▸ Scene change detection data
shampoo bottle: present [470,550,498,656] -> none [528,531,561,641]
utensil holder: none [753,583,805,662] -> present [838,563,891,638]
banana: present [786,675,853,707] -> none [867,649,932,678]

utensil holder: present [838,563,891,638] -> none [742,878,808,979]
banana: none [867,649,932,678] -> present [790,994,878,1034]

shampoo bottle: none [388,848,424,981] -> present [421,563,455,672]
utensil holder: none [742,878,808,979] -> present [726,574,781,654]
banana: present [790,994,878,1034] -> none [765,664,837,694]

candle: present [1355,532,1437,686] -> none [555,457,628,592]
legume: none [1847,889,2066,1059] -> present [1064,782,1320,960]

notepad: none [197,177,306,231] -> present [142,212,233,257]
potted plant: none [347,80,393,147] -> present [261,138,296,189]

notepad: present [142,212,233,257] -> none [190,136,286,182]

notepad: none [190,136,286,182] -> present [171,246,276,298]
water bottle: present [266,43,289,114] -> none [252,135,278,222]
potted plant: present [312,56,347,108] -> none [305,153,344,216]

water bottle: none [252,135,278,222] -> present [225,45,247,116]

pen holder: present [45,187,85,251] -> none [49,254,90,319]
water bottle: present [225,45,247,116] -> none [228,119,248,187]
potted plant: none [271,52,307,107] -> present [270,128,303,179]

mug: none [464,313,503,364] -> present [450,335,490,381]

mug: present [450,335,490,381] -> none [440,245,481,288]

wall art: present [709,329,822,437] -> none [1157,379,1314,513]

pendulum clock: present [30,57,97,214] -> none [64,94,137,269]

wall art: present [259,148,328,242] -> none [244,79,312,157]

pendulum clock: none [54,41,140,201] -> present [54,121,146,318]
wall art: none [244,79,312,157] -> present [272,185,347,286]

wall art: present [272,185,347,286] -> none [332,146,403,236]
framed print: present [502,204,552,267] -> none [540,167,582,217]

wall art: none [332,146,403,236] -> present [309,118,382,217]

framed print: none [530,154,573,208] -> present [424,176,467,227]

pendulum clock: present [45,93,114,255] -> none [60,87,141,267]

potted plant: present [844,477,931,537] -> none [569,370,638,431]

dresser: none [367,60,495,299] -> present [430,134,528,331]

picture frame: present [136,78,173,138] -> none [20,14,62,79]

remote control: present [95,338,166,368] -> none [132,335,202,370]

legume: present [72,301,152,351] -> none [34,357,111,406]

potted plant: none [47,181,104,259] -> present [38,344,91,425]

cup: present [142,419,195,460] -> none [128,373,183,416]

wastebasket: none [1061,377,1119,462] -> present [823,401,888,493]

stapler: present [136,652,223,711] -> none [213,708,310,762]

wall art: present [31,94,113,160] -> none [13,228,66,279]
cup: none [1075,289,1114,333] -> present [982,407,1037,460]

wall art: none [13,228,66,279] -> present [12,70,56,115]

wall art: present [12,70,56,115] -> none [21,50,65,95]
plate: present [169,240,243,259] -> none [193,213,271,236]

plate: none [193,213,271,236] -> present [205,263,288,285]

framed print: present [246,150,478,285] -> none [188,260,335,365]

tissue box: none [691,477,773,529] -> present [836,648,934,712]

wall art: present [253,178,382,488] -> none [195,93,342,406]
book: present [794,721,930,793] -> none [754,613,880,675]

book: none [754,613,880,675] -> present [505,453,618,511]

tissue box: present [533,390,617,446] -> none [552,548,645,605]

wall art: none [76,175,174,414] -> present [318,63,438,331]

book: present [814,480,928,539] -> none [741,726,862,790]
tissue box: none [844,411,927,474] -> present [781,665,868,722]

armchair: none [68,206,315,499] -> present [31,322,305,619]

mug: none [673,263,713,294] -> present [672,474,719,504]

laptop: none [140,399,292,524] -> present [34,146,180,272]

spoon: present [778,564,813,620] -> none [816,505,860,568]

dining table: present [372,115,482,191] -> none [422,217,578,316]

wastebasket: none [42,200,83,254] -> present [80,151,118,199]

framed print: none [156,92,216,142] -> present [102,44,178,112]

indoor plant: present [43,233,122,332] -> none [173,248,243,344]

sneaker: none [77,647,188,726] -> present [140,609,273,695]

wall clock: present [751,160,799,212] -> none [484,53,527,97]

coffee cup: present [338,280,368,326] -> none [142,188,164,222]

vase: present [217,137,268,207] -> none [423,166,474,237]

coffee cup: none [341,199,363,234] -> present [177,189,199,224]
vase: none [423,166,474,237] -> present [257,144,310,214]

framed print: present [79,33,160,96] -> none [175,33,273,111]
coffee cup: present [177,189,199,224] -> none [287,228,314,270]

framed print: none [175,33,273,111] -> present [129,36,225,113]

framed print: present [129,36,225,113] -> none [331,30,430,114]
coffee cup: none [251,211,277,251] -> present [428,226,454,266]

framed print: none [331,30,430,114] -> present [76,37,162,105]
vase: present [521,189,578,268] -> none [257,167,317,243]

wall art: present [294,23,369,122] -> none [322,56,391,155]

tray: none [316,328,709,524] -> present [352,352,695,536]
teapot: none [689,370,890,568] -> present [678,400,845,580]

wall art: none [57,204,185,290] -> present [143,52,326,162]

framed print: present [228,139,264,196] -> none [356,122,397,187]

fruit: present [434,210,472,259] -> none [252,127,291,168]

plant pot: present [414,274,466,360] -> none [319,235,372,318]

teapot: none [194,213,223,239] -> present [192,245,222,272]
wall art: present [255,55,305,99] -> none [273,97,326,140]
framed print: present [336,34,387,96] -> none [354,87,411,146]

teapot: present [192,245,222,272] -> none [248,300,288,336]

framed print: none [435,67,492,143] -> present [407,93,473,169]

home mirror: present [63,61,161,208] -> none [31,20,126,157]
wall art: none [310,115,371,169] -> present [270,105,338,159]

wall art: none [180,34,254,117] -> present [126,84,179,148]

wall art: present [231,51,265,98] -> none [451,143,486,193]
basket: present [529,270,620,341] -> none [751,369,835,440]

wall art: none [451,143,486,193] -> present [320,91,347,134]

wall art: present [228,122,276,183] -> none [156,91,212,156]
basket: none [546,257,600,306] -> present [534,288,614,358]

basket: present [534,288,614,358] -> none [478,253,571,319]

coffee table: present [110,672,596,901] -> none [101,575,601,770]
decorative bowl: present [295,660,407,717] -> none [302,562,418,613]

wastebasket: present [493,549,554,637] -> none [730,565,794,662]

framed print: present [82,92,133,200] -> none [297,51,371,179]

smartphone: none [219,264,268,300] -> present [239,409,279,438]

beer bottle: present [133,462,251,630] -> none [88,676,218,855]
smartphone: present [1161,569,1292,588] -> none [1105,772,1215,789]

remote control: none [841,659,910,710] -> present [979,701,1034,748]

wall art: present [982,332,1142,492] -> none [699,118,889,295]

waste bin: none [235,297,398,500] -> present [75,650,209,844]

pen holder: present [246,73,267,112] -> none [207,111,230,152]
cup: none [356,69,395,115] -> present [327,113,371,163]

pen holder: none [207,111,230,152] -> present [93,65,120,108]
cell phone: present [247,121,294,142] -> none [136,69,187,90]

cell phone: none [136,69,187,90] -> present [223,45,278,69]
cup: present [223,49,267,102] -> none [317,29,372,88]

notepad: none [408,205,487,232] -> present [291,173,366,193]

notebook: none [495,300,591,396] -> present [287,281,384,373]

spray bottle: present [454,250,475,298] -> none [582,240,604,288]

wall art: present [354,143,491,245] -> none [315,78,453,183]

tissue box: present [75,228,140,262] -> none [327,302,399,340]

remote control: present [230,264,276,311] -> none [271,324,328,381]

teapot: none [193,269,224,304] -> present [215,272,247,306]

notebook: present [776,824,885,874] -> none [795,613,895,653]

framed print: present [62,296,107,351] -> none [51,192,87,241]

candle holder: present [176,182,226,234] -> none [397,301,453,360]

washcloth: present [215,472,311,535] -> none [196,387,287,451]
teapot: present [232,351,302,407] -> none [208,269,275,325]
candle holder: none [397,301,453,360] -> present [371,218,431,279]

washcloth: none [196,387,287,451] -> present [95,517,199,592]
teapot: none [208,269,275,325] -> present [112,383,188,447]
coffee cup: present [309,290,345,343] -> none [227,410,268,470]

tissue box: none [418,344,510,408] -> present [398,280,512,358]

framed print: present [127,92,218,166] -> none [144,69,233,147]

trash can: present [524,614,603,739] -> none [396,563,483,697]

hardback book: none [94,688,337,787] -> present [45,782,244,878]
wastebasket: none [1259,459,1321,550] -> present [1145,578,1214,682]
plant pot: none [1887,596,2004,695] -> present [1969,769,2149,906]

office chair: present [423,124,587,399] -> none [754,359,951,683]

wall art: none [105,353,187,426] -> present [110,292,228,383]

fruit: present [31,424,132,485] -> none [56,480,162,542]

▸ Requirement
Begin with the line above that has "notepad: present [142,212,233,257]" and continue through the line that has "potted plant: none [271,52,307,107]", setting each one down exactly. Stop there.

▸ Written solution
notepad: present [142,212,233,257] -> none [190,136,286,182]

notepad: none [190,136,286,182] -> present [171,246,276,298]
water bottle: present [266,43,289,114] -> none [252,135,278,222]
potted plant: present [312,56,347,108] -> none [305,153,344,216]

water bottle: none [252,135,278,222] -> present [225,45,247,116]

pen holder: present [45,187,85,251] -> none [49,254,90,319]
water bottle: present [225,45,247,116] -> none [228,119,248,187]
potted plant: none [271,52,307,107] -> present [270,128,303,179]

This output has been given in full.